Now, I am no history major, but the International Man of Intrigue is, and he concurs with my assessment that, if his memory serves him correctly, this is a load of made up craziness. Honestly, the paper here has something laughter inducing every day. I’m going to miss it when we move out of our hotel into a house and it’s not waiting tucked in the doorknob every morning. The story does bring up the deeper theme of perceptions of America and Americans, but I’ll save that for another blog post (or twenty).

Sunday, January 15, 2012

Once Upon A Time...

I don’t want to bore you with the details of The International Man of Intrigue’s job, but in the interest of explaining how we ended up moving our family to a Third World Country Developing Nation, I’ll give you the rundown. The International Man of Intrigue works for a large government organization paid for by your tax dollars. One day while taking a break from being shot at by terrorists in a war zone, he called and asked, “How about if we try for a job where I get shot at a little less, and travel the world in between my turn at being shot at in war zones?” Always up for something that sounds exciting, I said, “Sure, whatever. Sounds great. Listen, the fridge is broken. I went ahead and googled it and I’m going to take it apart and try and fix it, but I might have to buy a new one if this goes badly, okay?” Then, we exchanged pleasantries and he went off to get shot at some more while I went back to cursing at the fridge.
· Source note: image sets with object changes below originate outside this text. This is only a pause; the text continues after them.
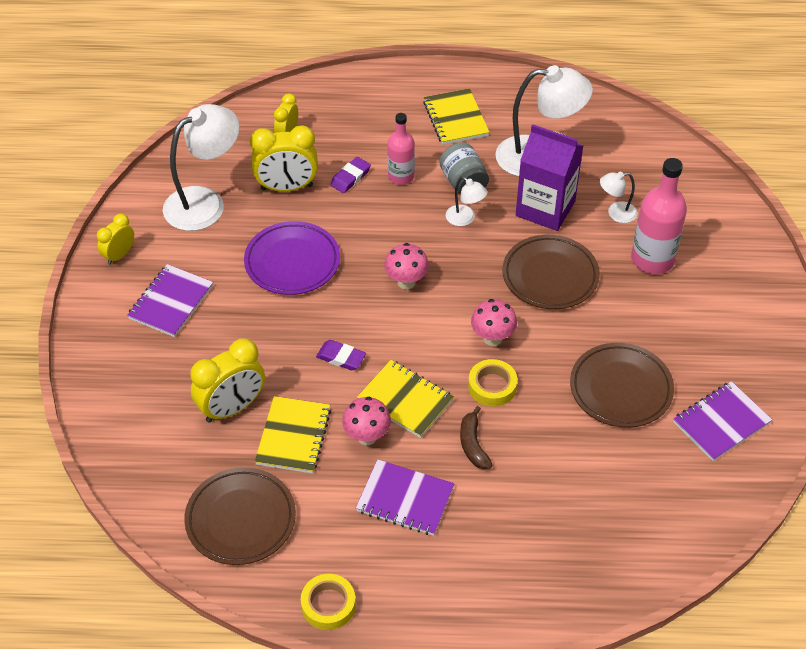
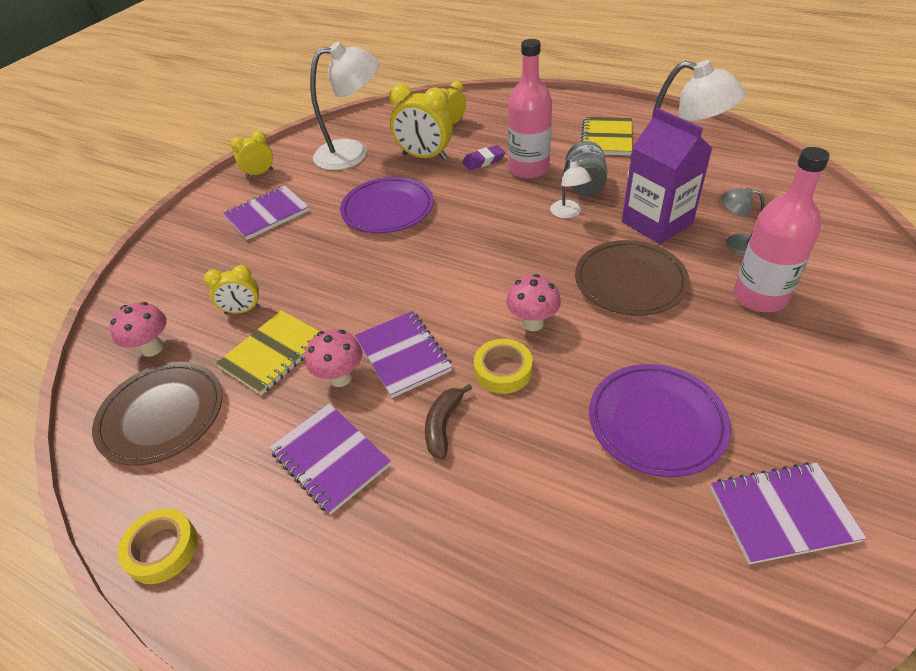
camera: 30 degrees right, 5 degrees down
(232, 408) = (242, 310): yellow clock -> yellow clock, size x0.59
(341, 357) = (371, 297): purple eraser -> none
(401, 176) = (528, 169): pink bottle -> pink bottle, size x1.56
(405, 400) = (403, 355): yellow notebook -> purple notebook
(406, 282) = (477, 250): pink mushroom -> pink mushroom (152, 348)
(616, 213) = (735, 244): white lamp -> grey lamp
(621, 389) = (656, 422): brown plate -> purple plate

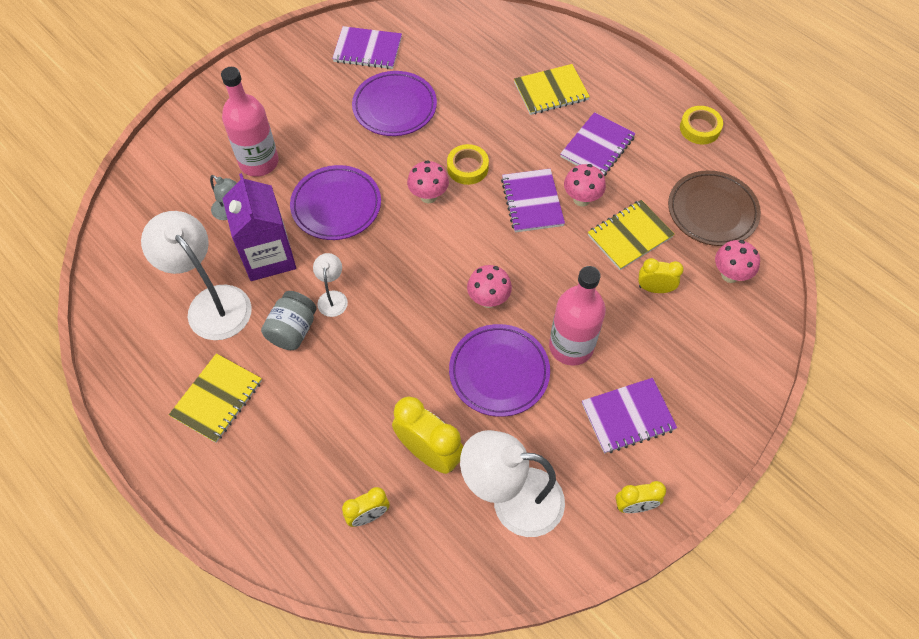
camera: 165 degrees left, 15 degrees up
(330, 459) = (597, 147): purple notebook -> purple notebook turned 60 degrees clockwise
(418, 253) = (488, 300): none -> pink mushroom
(427, 538) = (551, 91): none -> yellow notebook
(443, 425) = (521, 145): brown banana -> none
(483, 161) = (368, 415): purple eraser -> none
(528, 169) = (330, 379): pink bottle -> pink bottle (571, 346)
(630, 282) = (336, 206): brown plate -> purple plate

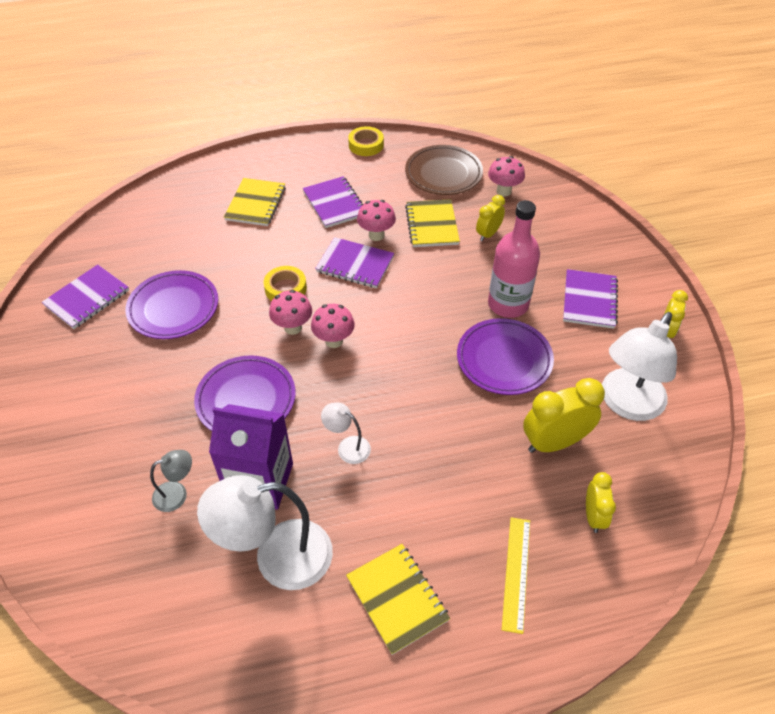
camera: 60 degrees left, 10 degrees down
(259, 162) = (137, 442): pink bottle -> none
(281, 475) = (516, 573): none -> yellow ruler
(293, 330) = (361, 495): grey jar -> none
(488, 300) = (429, 335): pink mushroom -> pink mushroom (334, 341)

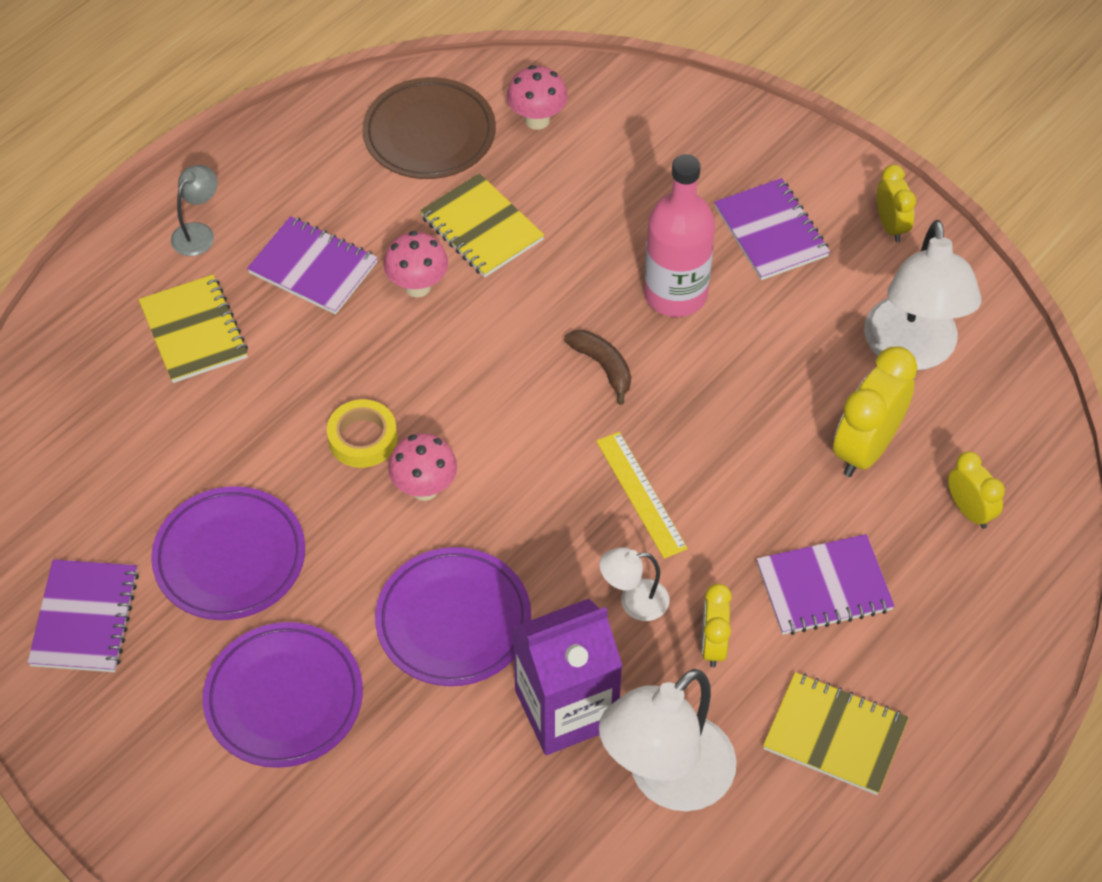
camera: 35 degrees left, 5 degrees up
(177, 493) = (478, 787): grey lamp -> grey lamp (198, 233)
(334, 341) = (496, 475): pink mushroom -> none
(355, 264) = (427, 348): purple notebook -> purple notebook (824, 587)
(366, 145) = (272, 142): yellow tape -> none
(437, 319) = (603, 367): none -> brown banana
(488, 234) = (569, 201): yellow clock -> yellow clock (713, 645)
(504, 360) = (729, 375): purple plate -> purple plate (284, 699)
(516, 573) = (935, 626): yellow ruler -> yellow ruler (640, 494)

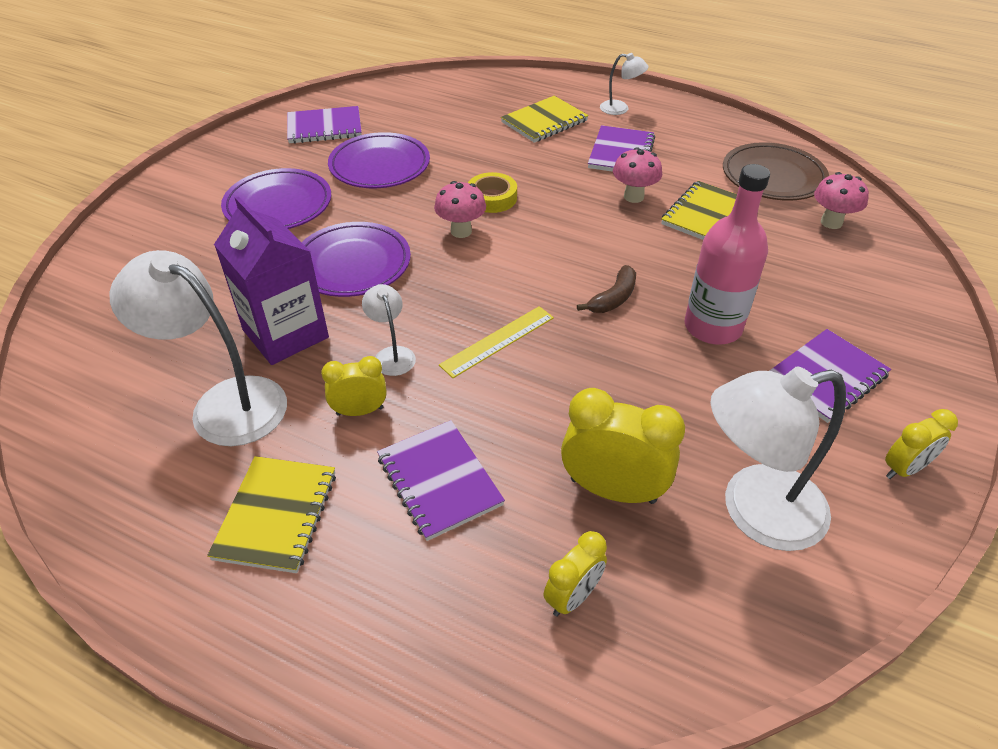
camera: 75 degrees right, 10 degrees down
(198, 233) = (620, 109): grey lamp -> white lamp

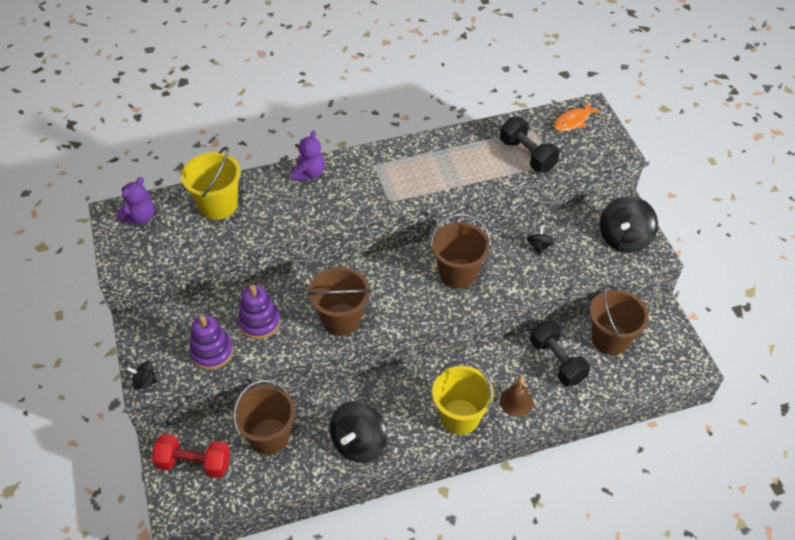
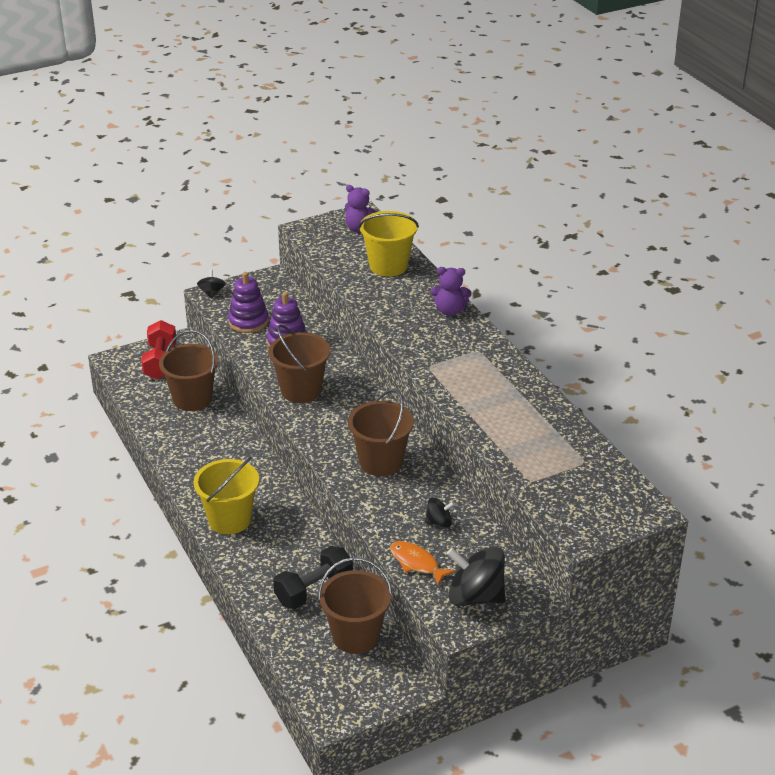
camera: 80 degrees right, 15 degrees down
(359, 443) = (191, 454): black spinning top -> none
(516, 401) = (254, 560): brown bell -> none
(527, 155) = (537, 460): black dumbbell -> none
(573, 121) = (616, 495): orange fish -> orange fish (416, 563)

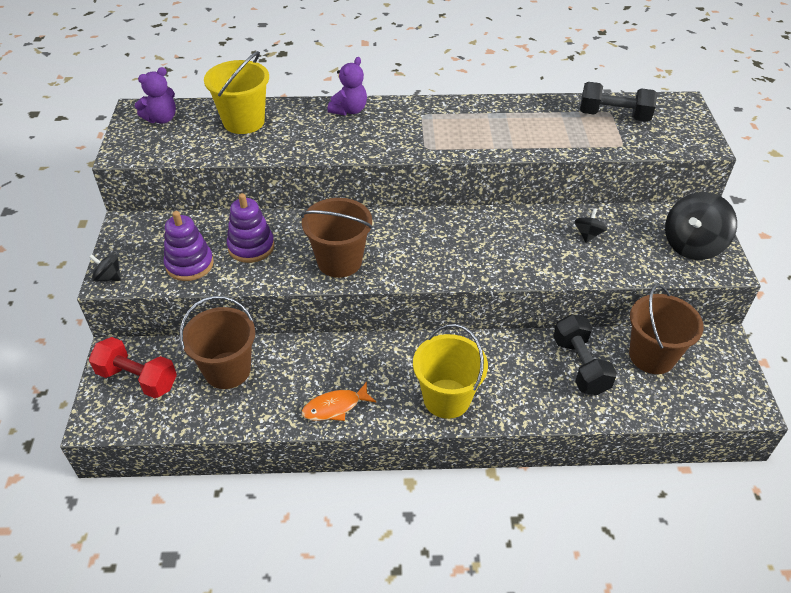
camera: 65 degrees left, 10 degrees up
(381, 462) = (485, 243): brown bucket -> none
(416, 563) = (637, 265): orange fish -> orange fish (335, 407)
(579, 466) = (614, 116): none -> black dumbbell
Fast forward several years and lots of training later and The International Man of Intrigue was well on his way to becoming an expert in the field of South Asia. Either as a reward for a job well done or as punishment, depending on who you ask, the large government organization was sending the entire family to Sri Lanka. After acting cool and sophisticated at the possibility for a few minutes, I finally worked up the nerve to ask the hubby, “By the way, where is Sri Lanka, exactly?” Oh, yes, we were moving to a place so remote, so unknown, that we had to get out my 1980’s globe. Hmm… Here’s East and West Germany… Here’s the USSR… Perhaps Google Maps would be a better choice…Oh, here it is! Sri Lanka! It’s the island off of India. Or, as Michael Ondaatje, author of “The English Patient” and native Sri Lankan called it, “a pendant off the ear of India.”


And that’s really all there was to it. Or at least all that you actually need or want to know. The next thing we knew, we were packing up 14 suitcases, 6 carry on bags and our three kids- Amelia Earhart (5), Gertrude Bell (3), and Arthur Dent (1), and taking off on an airplane to a country many Americans weren’t even sure they had heard of, let alone could identify on a map. I hope you’ll follow me as I share some of our crazy adventures in this year of trying to raise our family in the Third World Country Developing Nation of Sri Lanka.